Your Serve – Drink Pairing for the Australian Open
Wimbledon’s favourite drink is a natural choice for watching the Australian Open. But even if you’re not into tennis, Pimm’s goes down a treat on a summer afternoon.
Posh and pretty
It’s the taste of an English summer and the fruit-adorned drink of choice at events like Wimbledon, the Chelsea Flower Show, the Henley Royal Regatta and (of course) at the polo. At Wimbledon alone they serve around 320,000 glasses of the stuff over the course of the tournament. But the society credentials of the drink go back much further – it even made an appearance at Queen Victoria’s state luncheons.
Fishy origins
Pimm’s No. 1 Cup was invented by the eponymous James Pimm, most likely in 1840. Pimm owned an oyster bar in London’s financial district and sold his tonic drink as a digestive aid.
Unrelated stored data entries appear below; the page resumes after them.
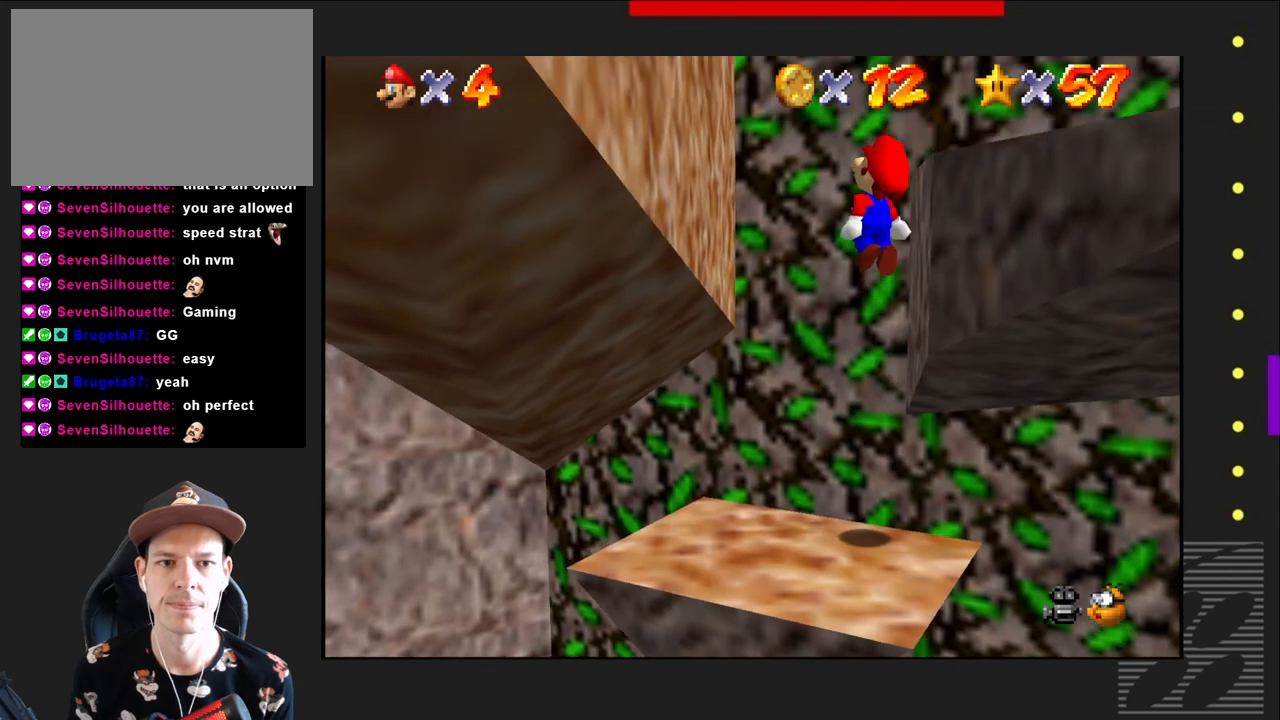
{"buttons": [], "left_stick": "center", "right_stick": "center", "events": [[267, "left_stick", "up-right"], [433, "left_stick", "center"], [467, "CROSS", "up"]]}
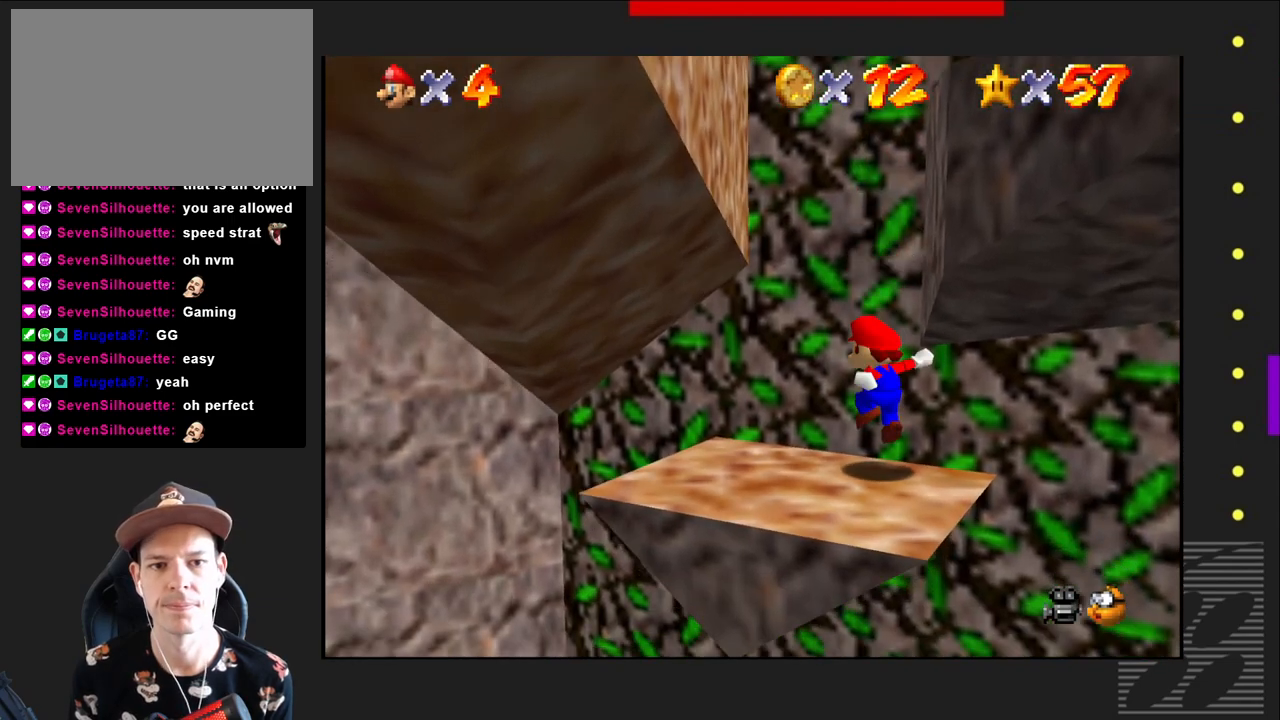
{"buttons": [], "left_stick": "center", "right_stick": "center", "events": [[350, "left_stick", "left"], [500, "left_stick", "center"]]}
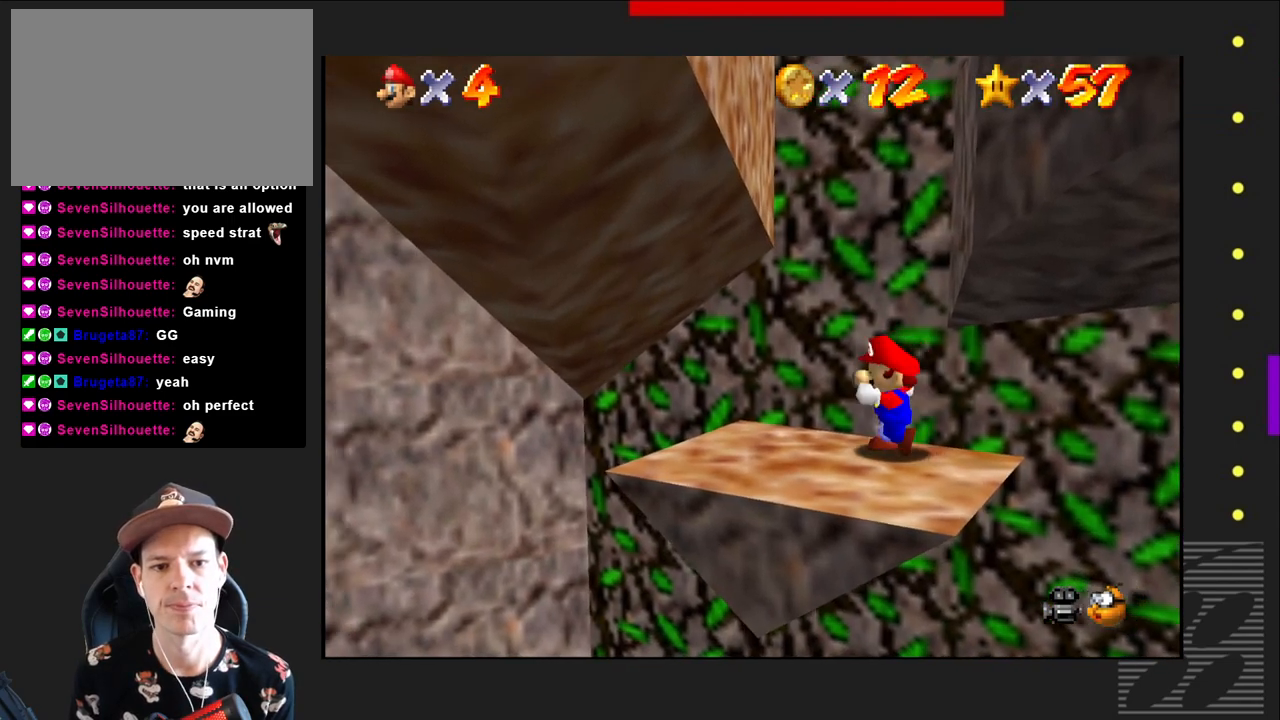
{"buttons": [], "left_stick": "center", "right_stick": "center", "events": [[217, "left_stick", "right"], [350, "left_stick", "center"]]}
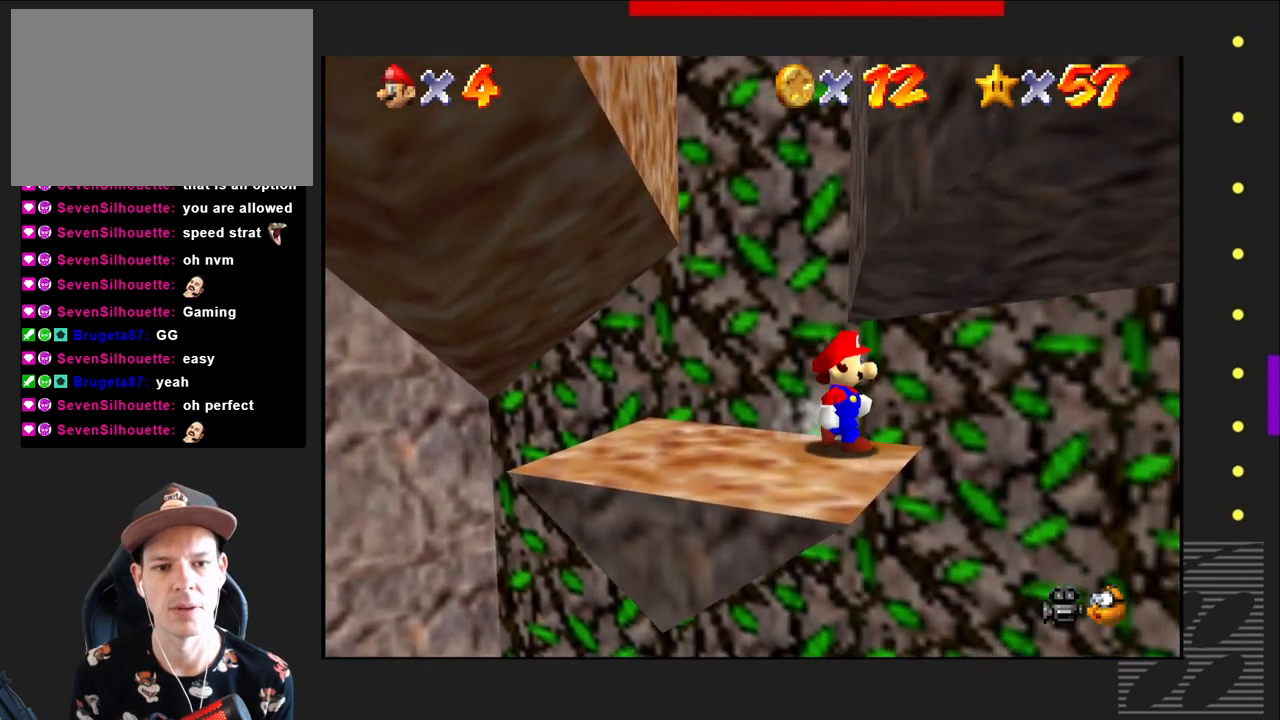
{"buttons": [], "left_stick": "left", "right_stick": "center", "events": [[383, "left_stick", "left"]]}
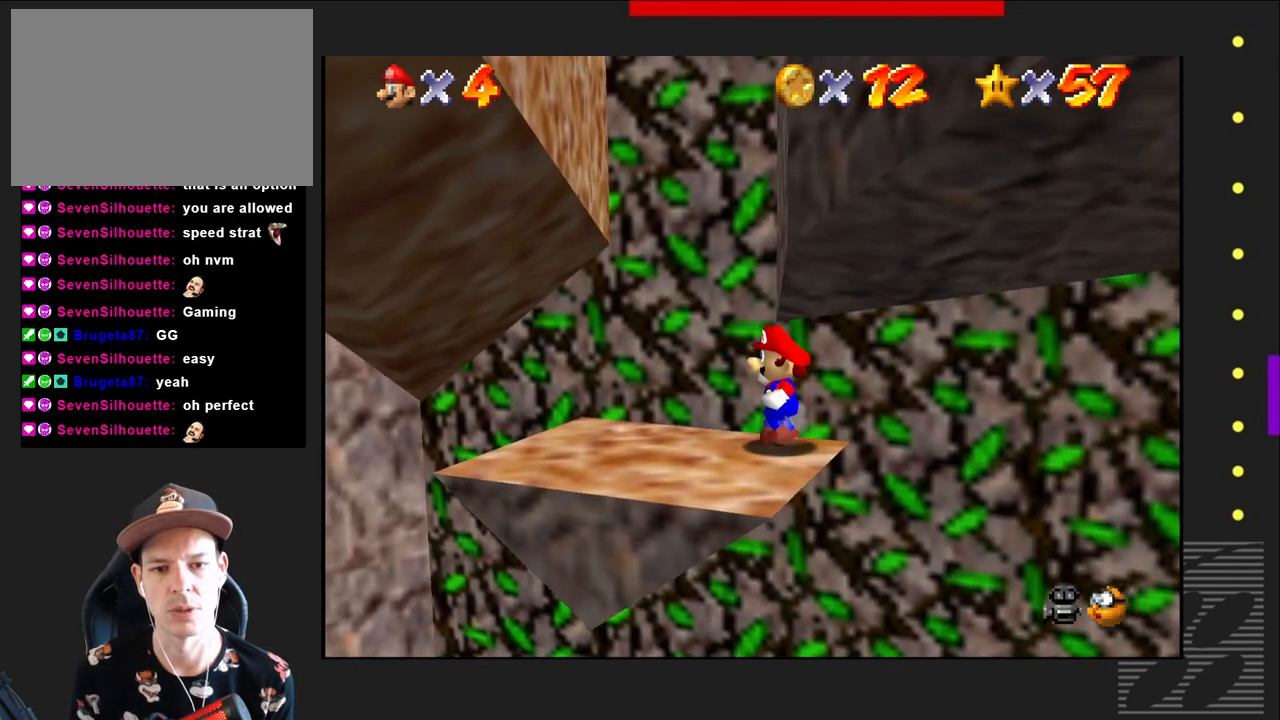
{"buttons": [], "left_stick": "left", "right_stick": "center", "events": [[133, "left_stick", "center"], [433, "left_stick", "left"]]}
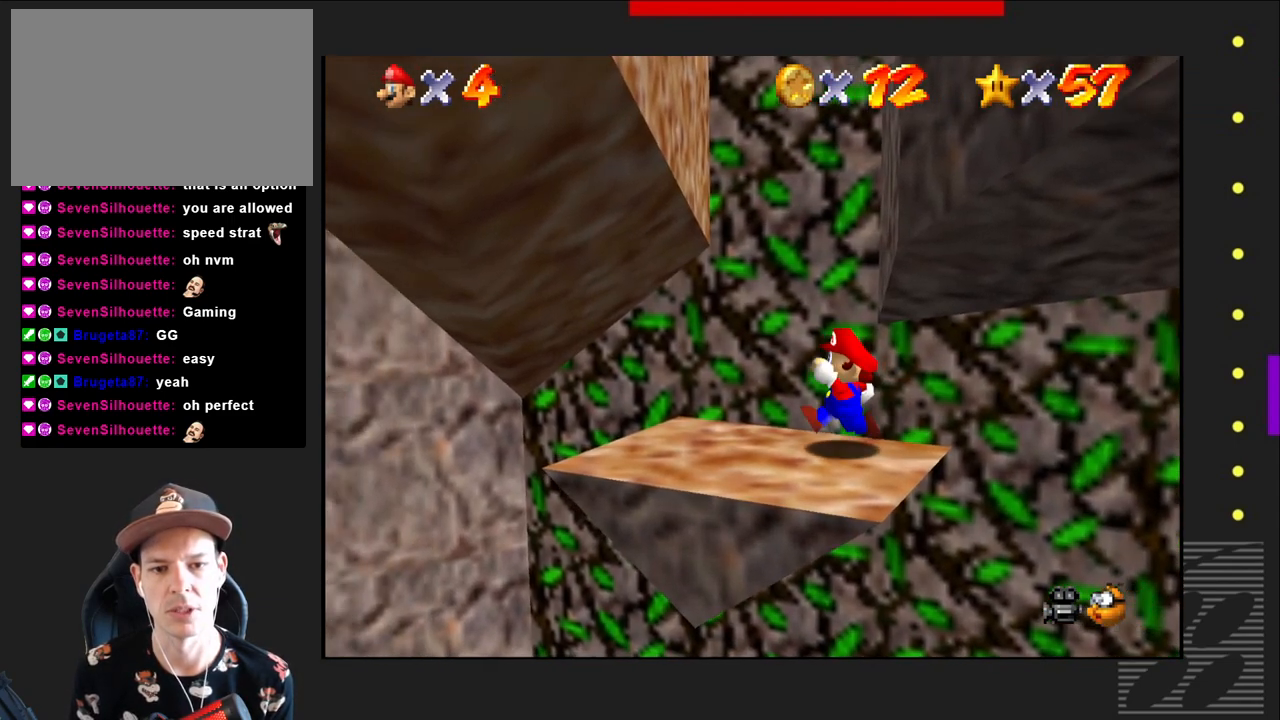
{"buttons": [], "left_stick": "left", "right_stick": "center", "events": [[83, "left_stick", "center"], [433, "left_stick", "left"]]}
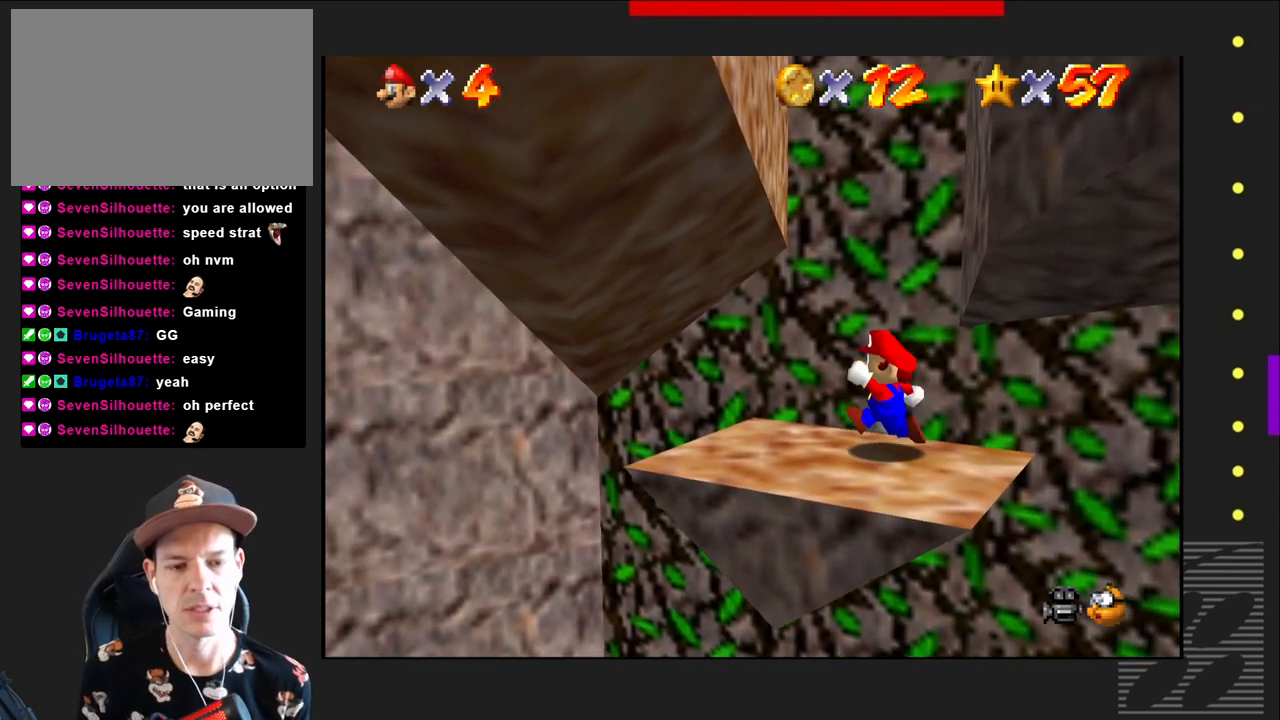
{"buttons": [], "left_stick": "right", "right_stick": "center", "events": [[50, "left_stick", "center"], [383, "left_stick", "right"]]}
The blend of gin, herbs and fruity liqueurs became so popular that large-scale production began in 1851. There were other Pimm’s Cups with numbers 2 through 6, with different spirit bases, but most have long been discontinued.
A changing recipe
To make a Wimbledon-style Pimm’s, you mix three parts lemonade to one part of Pimm’s then add sliced oranges, lemons, strawberries and cucumber. Make it up in a jug half-filled with ice. Older recipes were less fruity. Pimm’s advertising from the 1950s recommends just lemon slices and a strip of cucumber peel.
Pimping your Pimm’s
Pimm’s is low in alcohol compared to spirits like whisky or gin, and then it’s diluted with quite a lot of soft drink. So some people like to add a slosh of gin for an extra kick. Or you could try a Pimm’s Royale, by topping up the glass with sparkling wine instead of lemonade. Use a bit of both and it’s a Pimm’s Spritz. You can also swap out the lemonade for ginger ale or tonic.
And serve with…
For the full English experience, dainty white-bread cucumber sandwiches are the go. Back in the 1950s, the Pimm’s people recommended Prune Surprises (oven-baked prunes stuffed with cocktail sausages and cheese) and Celery Dreams (chunks of celery filled with mashed tuna and mayonnaise). Very retro. We’d go for smoked salmon or maybe, in a salute to the drink’s inventor, oysters. But then, if you have all that fruit, who needs food?
Pimm’s on Bourbon Street
No-one knows quite how it happened, but New Orleans is an unlikely outpost of Pimm’s culture. First served in The Napoleon House bar in the French Quarter in the late 1940s, it’s now so popular in the southern city that many locals think it was invented there. The New Orleans version holds off on the fruit though. It’s served with a squeeze of lime, a couple of cucumber slices and a sprig of mint. It just goes to show that, with Pimm’s, you can do it your way.